Each line of the data below between the one containing "NIOSH/CDC Advisory Board" and the one containing "August 23, 2004", both included, is to be repeated exactly. Please omit pictures.
*** Opening Supplied data ***
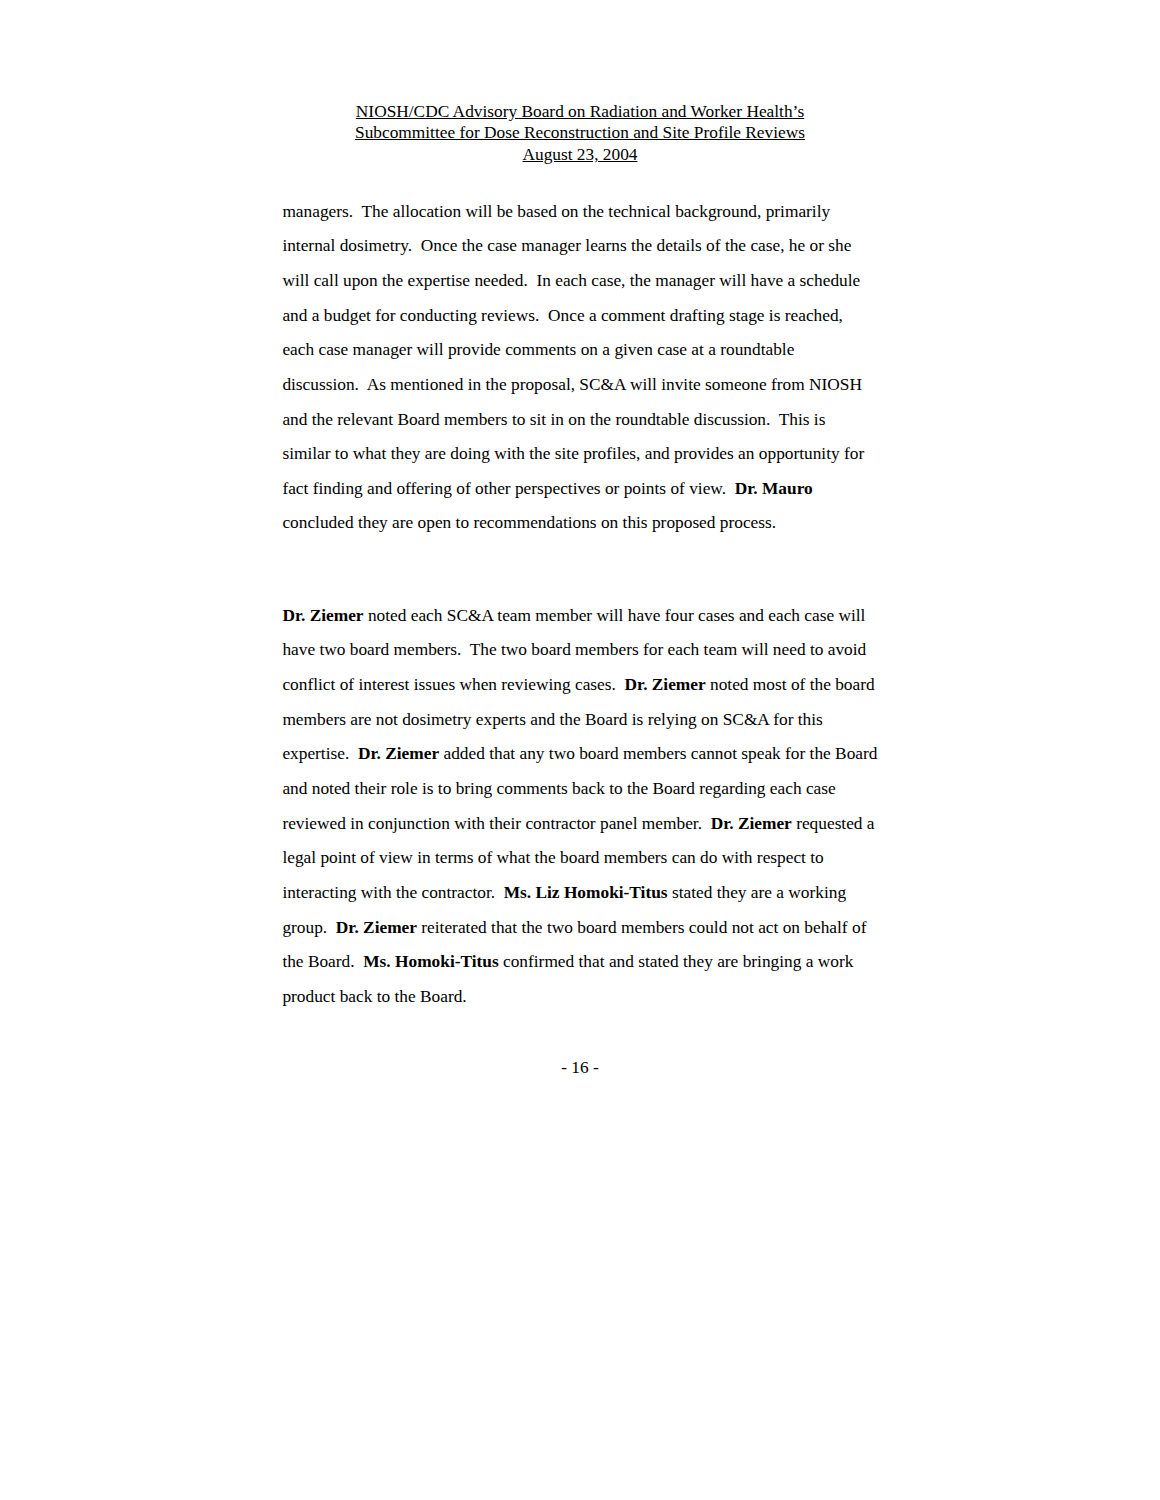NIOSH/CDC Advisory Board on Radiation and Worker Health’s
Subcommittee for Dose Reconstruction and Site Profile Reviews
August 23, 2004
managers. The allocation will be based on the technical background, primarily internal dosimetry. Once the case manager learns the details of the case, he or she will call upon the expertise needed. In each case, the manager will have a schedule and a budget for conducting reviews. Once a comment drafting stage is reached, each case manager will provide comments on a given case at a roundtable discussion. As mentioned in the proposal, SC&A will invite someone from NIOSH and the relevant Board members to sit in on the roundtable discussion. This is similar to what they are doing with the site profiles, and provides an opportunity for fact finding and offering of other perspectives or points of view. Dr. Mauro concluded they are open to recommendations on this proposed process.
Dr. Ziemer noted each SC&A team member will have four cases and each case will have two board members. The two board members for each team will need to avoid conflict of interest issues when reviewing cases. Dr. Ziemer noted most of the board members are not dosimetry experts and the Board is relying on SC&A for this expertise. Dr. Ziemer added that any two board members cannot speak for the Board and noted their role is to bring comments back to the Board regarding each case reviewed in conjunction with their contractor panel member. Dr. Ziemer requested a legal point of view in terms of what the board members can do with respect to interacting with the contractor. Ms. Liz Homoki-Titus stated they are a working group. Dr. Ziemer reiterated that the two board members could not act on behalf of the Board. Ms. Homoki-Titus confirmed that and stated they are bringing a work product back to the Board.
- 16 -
*** Closing Supplied data ***
*** Opening Supplied data ***
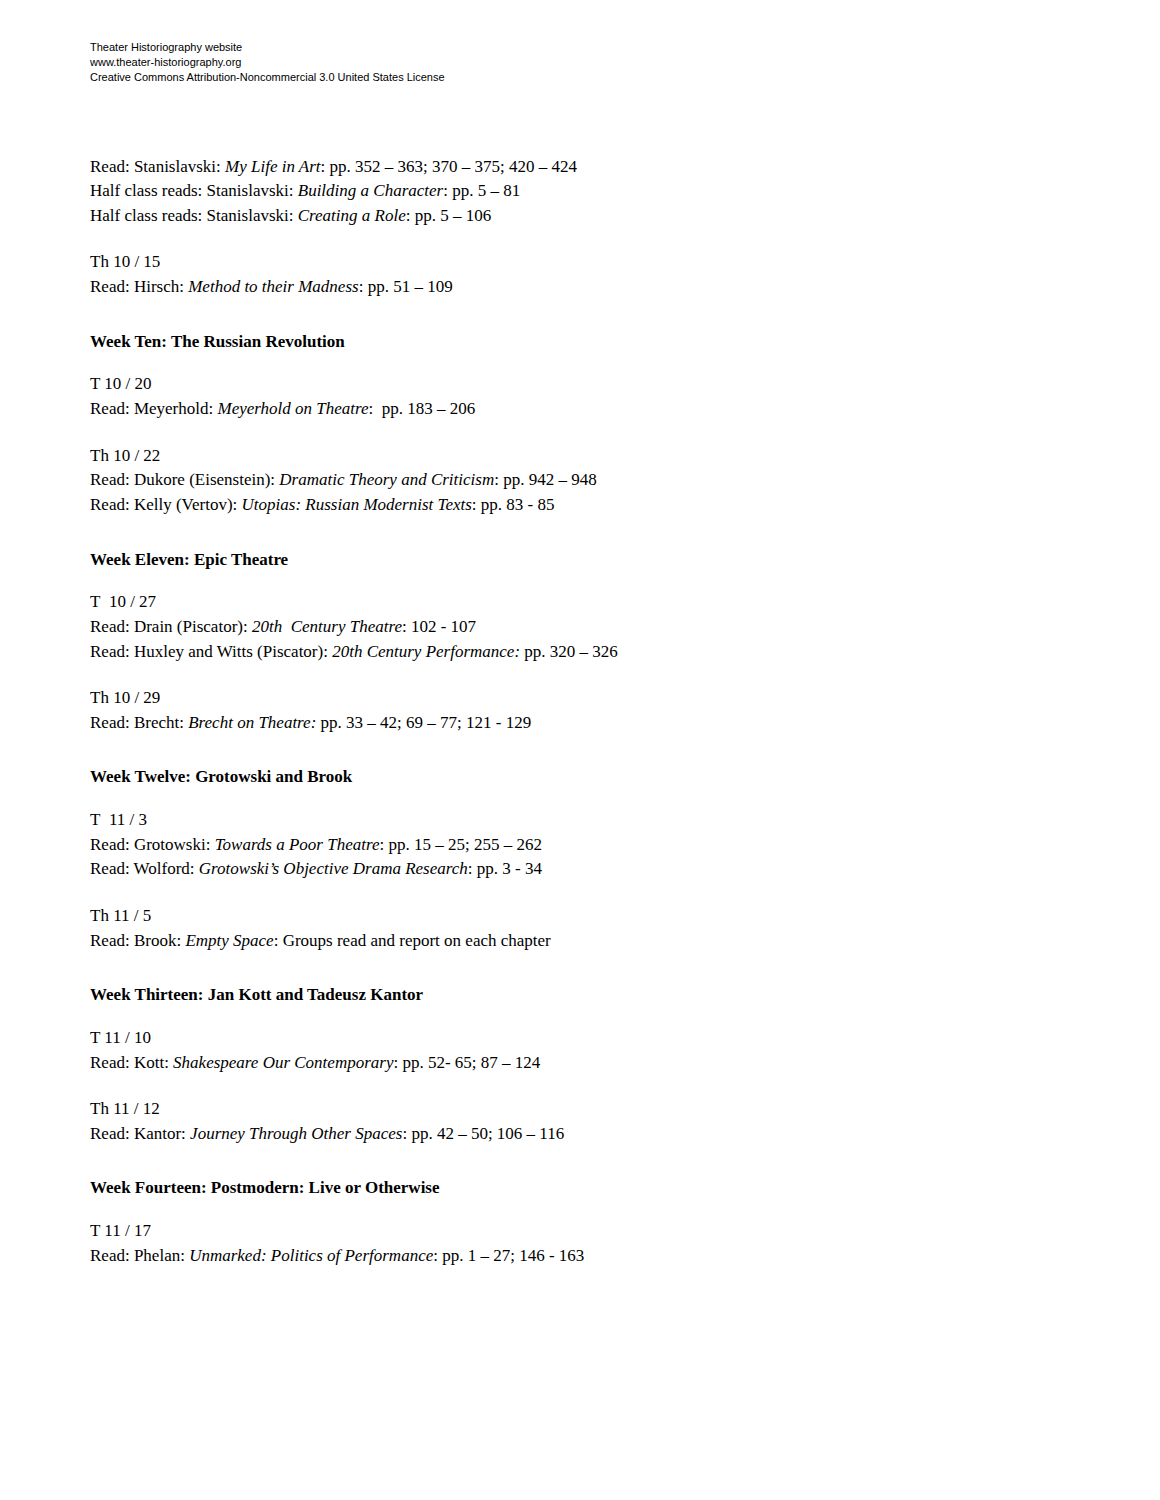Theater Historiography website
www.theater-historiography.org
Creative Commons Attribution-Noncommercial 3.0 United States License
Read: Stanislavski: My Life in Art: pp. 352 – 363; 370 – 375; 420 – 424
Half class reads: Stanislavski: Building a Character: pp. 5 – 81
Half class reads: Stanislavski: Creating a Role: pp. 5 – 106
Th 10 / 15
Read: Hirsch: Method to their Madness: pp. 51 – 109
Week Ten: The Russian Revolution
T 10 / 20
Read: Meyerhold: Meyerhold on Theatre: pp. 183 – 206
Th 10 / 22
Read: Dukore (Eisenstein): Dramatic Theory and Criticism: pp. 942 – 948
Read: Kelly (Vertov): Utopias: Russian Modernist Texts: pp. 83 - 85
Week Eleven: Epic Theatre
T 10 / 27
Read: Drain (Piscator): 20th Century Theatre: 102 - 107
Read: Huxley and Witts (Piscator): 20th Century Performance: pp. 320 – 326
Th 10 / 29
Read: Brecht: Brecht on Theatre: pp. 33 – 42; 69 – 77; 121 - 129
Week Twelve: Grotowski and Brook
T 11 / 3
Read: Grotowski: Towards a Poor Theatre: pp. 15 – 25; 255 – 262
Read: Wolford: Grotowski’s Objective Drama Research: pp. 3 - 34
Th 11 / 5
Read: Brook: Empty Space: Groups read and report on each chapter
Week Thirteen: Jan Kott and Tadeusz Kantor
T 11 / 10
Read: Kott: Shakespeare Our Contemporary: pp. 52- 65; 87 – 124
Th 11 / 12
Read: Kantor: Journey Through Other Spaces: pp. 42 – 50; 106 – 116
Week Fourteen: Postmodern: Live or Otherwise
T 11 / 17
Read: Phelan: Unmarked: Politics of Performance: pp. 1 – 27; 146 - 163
*** Closing Supplied data ***
**Reply to the exercise**
NIOSH/CDC Advisory Board on Radiation and Worker Health’s
Subcommittee for Dose Reconstruction and Site Profile Reviews
August 23, 2004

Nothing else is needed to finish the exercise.